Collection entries
▽

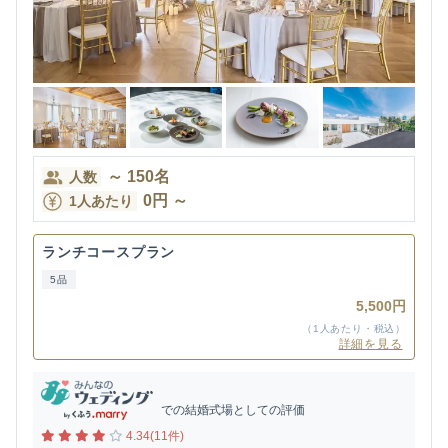
～
150
名
人数
0
円
～
1人あたり
ランチコースプラン
5品
5,500円
（1人あたり・税込）
詳細を見る
での結婚式場としての評価
4.34(11件)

△

TRY IT:
Once the pictures are set aside, give every line above again without alteration.

RESPONSE TO THIS EXERCISE:
～
150
名
人数
0
円
～
1人あたり
ランチコースプラン
5品
5,500円
（1人あたり・税込）
詳細を見る
での結婚式場としての評価
4.34(11件)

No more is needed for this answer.